Exercise 1: Reproduce the passage of the flat-plate illumination patent text starting with "2. The process" and going on through "500 degrees Fahrenheit.".
Exercise 2: Carry on the flat-plate illumination patent text from the point where it stops.

Source text:

US5066257AExpiredUtility

Process for producing flat plate illumination devices

64
Assignee: FARNER PETER WPriority: Feb 9, 1990Filed: Feb 9, 1990Granted: Nov 19, 1991
Est. expiryFeb 9, 2010(expired)· nominal 20-yr term from priority
H01J 9/20H01J 9/38
64
PatentIndex Score
22
Cited by
5
References
11
Claims

Abstract

A multistep process is disclosed which enables hermetically sealed, durable, long-lasting illumination devices which utilize electrical discharges through inert gas and inert gas/mercury vapor mixtures to be produced in an essentially flat-plate configuration without the use of glass tubing to contain the discharge. This process utilizes plates of glass having a particular range of thermal expansion coefficients for the preparation of these display devices through the discovery of a heating/cooling process that enables these thick glass assemblies to be produced rapidly yet without cracking and without significant residual air or water vapor contamination and which includes the heat sealing of a evacuation/backfilling tubulation in the same sequence and also includes the unique feature of the inclusion of finely divided powder in the inert gas chamber which, when subjected to the heating/cooling cycle, acts to getter residual air and water vapor from the inert gas. This process also utilizes a special means for preventing the adhesion of the flat plates to the platens used for their support during the thermal fusing treatment that is required to form the gas discharge channels. An interrupt step, introduced after fusion bonding is complete, enables the usage of a low softening point glass having a thermal expansion coefficient compatible with that of the window glass to produce the evacuation and gas filling tubulation port.

Claims

exact text as granted — not AI-modified
We claim: 
     
       1. A process for producing flat-plate, gas discharge, illumination devices which comprises a cutting step utilizing a high pressure water jet, said water jet carrying an abrasive grit, an assembly step comprising the placing of the integral, interior electrodes in the channels cut into a middle plate by said cutting step, together with the assembly of front and back plates about said middle plate to form a non-hermetic channel containing electrodes, said plates being assembled on the surface of a carrier platen, said carrier platen being covered with a ceramic powder to prevent adhesion of said bottom plate to said carrier platen, said ceramic powder having a sieve size less than 200, a sealing step comprising the heating of the combination of top, middle, and bottom plates, and said carrier platen to a temperature sufficiently high to soften and to seal said top, middle, and bottom plates hermetically together, including the hermetic sealing of electrical feed-throughs to the said electrodes by means of glass frit, a cooling step, comprising the cooling of the tubulated assembly to a temperature low enough to allow evacuation hoses to be connected to said tube, an evacuation and backfilling step comprising the evacuation of air from the said channel and the replacement of this evacuated air by backfilling the said channel with the desired fill gas, a final sealing step comprising the hermetic sealing of the said evacuation and backfilling tube. 
     
     
       2. The process described in claim 1 wherein the said sealing step is carried out by heating at heating rates between 2 and 25 degrees Fahrenheit per minute to a final temperature between 1200 degrees Fahrenheit and 1450 degrees Fahrenheit followed by cooling at rates between 1 degree Fahrenheit and 15 degrees Fahrenheit per minute to a temperature of between 150 degrees Fahrenheit and 500 degrees Fahrenheit.

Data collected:
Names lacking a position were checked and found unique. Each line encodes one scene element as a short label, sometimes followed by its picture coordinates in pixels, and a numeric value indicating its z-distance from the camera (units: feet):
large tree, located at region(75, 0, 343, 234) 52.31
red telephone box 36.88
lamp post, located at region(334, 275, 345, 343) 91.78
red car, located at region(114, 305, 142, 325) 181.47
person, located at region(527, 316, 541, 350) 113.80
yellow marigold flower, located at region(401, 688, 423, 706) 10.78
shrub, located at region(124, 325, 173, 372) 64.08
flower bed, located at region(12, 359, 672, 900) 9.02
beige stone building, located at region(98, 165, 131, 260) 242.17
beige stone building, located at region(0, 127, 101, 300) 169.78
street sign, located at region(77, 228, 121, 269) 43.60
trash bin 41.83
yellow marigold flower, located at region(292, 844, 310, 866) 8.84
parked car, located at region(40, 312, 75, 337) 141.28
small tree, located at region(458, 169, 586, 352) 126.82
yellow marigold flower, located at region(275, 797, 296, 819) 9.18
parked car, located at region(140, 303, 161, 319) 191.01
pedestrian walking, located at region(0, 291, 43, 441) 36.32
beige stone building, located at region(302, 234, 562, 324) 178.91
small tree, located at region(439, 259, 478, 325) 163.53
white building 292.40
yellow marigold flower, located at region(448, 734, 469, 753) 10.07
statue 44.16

Final answer 1:
2. The process described in claim 1 wherein the said sealing step is carried out by heating at heating rates between 2 and 25 degrees Fahrenheit per minute to a final temperature between 1200 degrees Fahrenheit and 1450 degrees Fahrenheit followed by cooling at rates between 1 degree Fahrenheit and 15 degrees Fahrenheit per minute to a temperature of between 150 degrees Fahrenheit and 500 degrees Fahrenheit.

Final answer 2:
     
     
       3. The process described in claim 1 which additionally has an interrupt step that is carried out during cooling from the highest temperature reached, said interrupt step occurring when the temperature is between 1000 degrees Fahrenheit and 750 degrees Fahrenheit, said interrupt step comprising the insertion of a tubulation into a hole in said front plate, said tubulation comprising a glass tube, said glass tube having a thermal expansion coefficient similar to that of the glass which comprises the flat glass plates, said tube being sealed to said plates by means of a low melting point glass frit. 
     
     
       4. The process described in claim 1 wherein the said backfilling step includes the backfilling of the said channel to a pressure of between 2.5 and 30 millibars. 
     
     
       5. The process described in claim 1 which additionally comprises the heating of the electrodes by radio-frequency heating to desorb adsorbed air and water vapor. 
     
     
       6. In a process for the preparation of essentially flat-plate, gas discharge illumination devices, the application of a finely divided powder to the walls of the channels which contain the gas discharge, the heating of both the powder and the walls themselves to a temperature high enough to activate the said powder, followed by the evacuation, backfilling and hermetic sealing of the said channel with an inert gas before the said powder and channel are cooled to room temperature whereby the said powder acts as a getter to remove water vapor and residual air from the inert gas when cooled to room temperature and electrical power is applied to the illumination device. 
     
     
       7. The process described in claim 6, wherein the finely divided powder contains aluminum oxide. 
     
     
       8. The process described in claim 6, wherein the finely divided powder contains yttrium oxide. 
     
     
       9. The process described in claim 6, wherein the finely divided powder contains calcium tungstate. 
     
     
       10. The process described in claim 6 wherein the finely divided powder contains calcium silicate. 
     
     
       11. The process described in clain 6 wherein the finely divided powder contains barium titanium phosphorous oxide.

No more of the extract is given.